I spend most of my time feeling completely overwhelmed by all the things I want to be working on but cannot even engage with. They sit in front of me like mirages, seen but constantly fading and unreachable.

I’m still grateful for the improvements I have made since before Abilify, but I’m devastated by loosing so much all over again.

So that’s where I am now. Lots of uncertainty about where this is heading because my mental energy and clarity seems to be decreasing steadily. But I am still much better than I was in 2019 and remain ever hopeful of new treatments and a cure on the horizon.

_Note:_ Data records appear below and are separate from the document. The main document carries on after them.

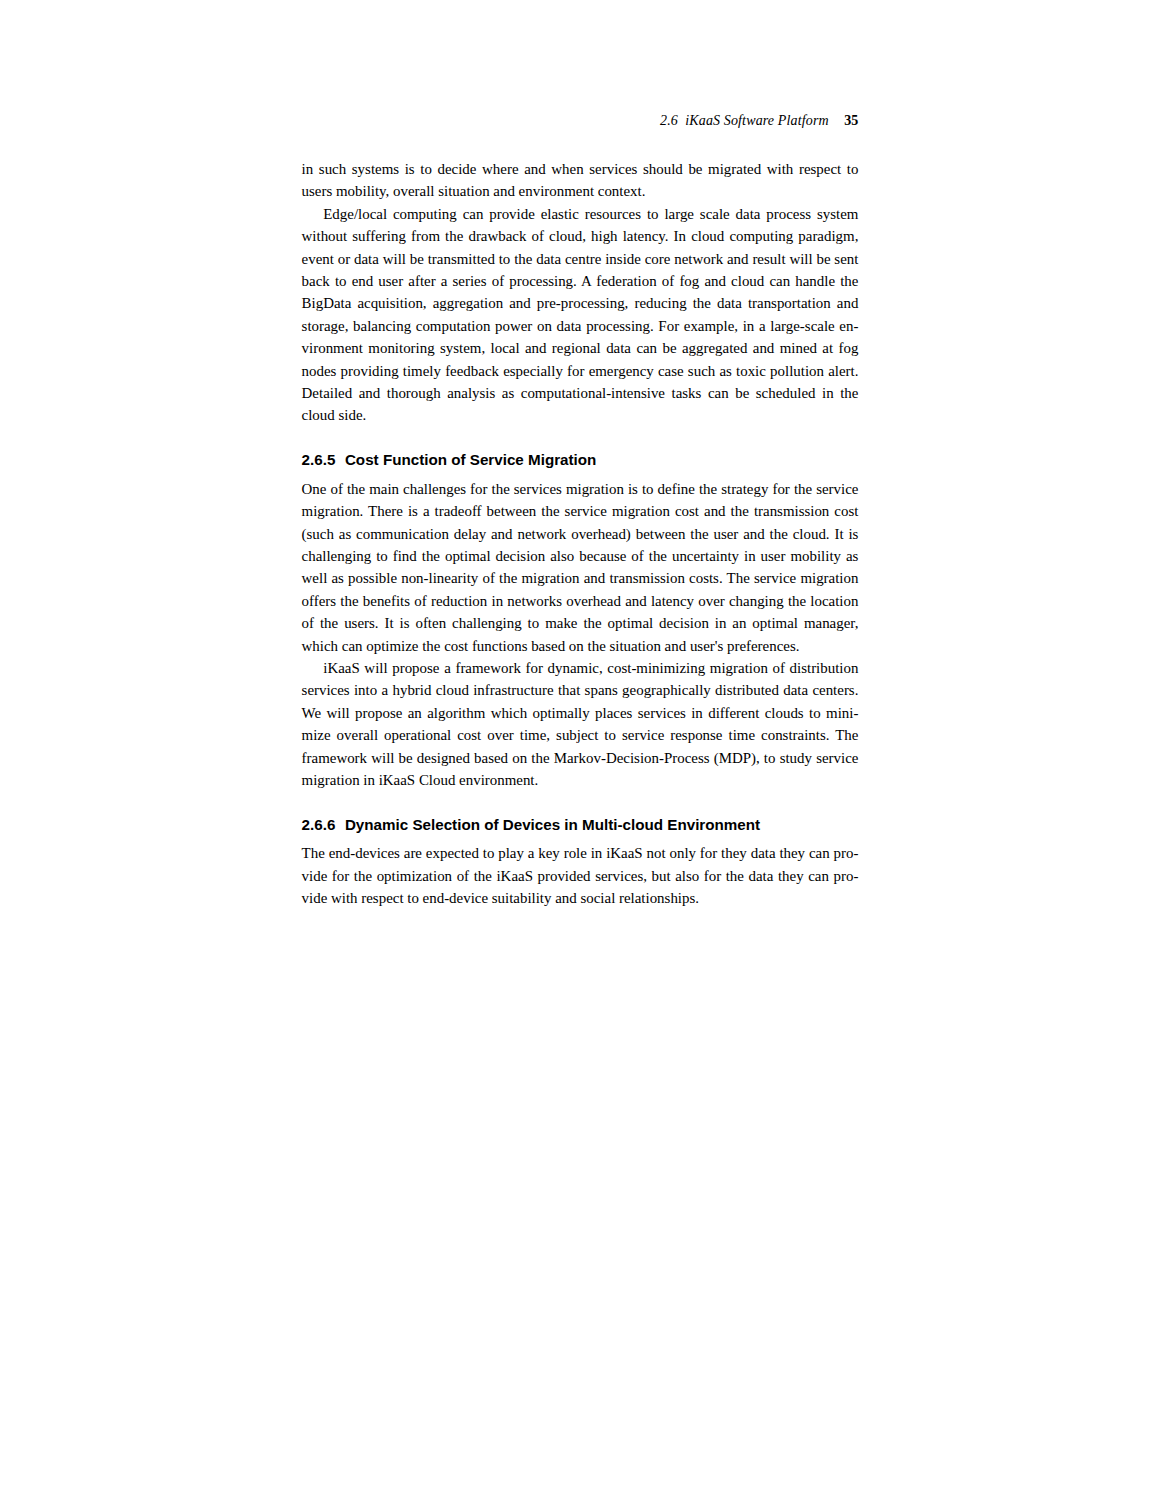2.6 iKaaS Software Platform35
in such systems is to decide where and when services should be migrated with respect to users mobility, overall situation and environment context.
Edge/local computing can provide elastic resources to large scale data process system without suffering from the drawback of cloud, high latency. In cloud computing paradigm, event or data will be transmitted to the data centre inside core network and result will be sent back to end user after a series of processing. A federation of fog and cloud can handle the BigData acquisition, aggregation and pre-processing, reducing the data transportation and storage, balancing computation power on data processing. For example, in a large-scale environment monitoring system, local and regional data can be aggregated and mined at fog nodes providing timely feedback especially for emergency case such as toxic pollution alert. Detailed and thorough analysis as computational-intensive tasks can be scheduled in the cloud side.
2.6.5 Cost Function of Service Migration
One of the main challenges for the services migration is to define the strategy for the service migration. There is a tradeoff between the service migration cost and the transmission cost (such as communication delay and network overhead) between the user and the cloud. It is challenging to find the optimal decision also because of the uncertainty in user mobility as well as possible non-linearity of the migration and transmission costs. The service migration offers the benefits of reduction in networks overhead and latency over changing the location of the users. It is often challenging to make the optimal decision in an optimal manager, which can optimize the cost functions based on the situation and user's preferences.
iKaaS will propose a framework for dynamic, cost-minimizing migration of distribution services into a hybrid cloud infrastructure that spans geographically distributed data centers. We will propose an algorithm which optimally places services in different clouds to minimize overall operational cost over time, subject to service response time constraints. The framework will be designed based on the Markov-Decision-Process (MDP), to study service migration in iKaaS Cloud environment.
2.6.6 Dynamic Selection of Devices in Multi-cloud Environment
The end-devices are expected to play a key role in iKaaS not only for they data they can provide for the optimization of the iKaaS provided services, but also for the data they can provide with respect to end-device suitability and social relationships.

I just thought I should share, since my story is so public. Getting better and then worse again is something a lot of us have faced and it is absolutely devastating for all of us.

ps.
Please do not respond to this in comments or private messages to me with health suggestions. My father knows every prominent ME/CFS doctor in the world, and I honestly just do not listen to health advice from other patients. I know you're just trying to help and I am grateful for that spirit but it’s not worth my time and energy. "Have you tried…" I stop reading right there. ;) There’s only so much I can read and some obscure herb or magical healer isn’t one of the things I want to hear about. With respect. The only exception in this case might be if someone has had Abilify stop working and got it to work again. I would like to hear about that.

We have all experienced these improvements and then relapses or declines over the years of having ME/CFS. Let’s all try to breath out a bit of the burden and expectations we place on ourselves to perform or produce and let ourselves just be sick. Sometimes that’s the best we can do. Right now, that’s the best I can do. And I’m really struggling to accept that.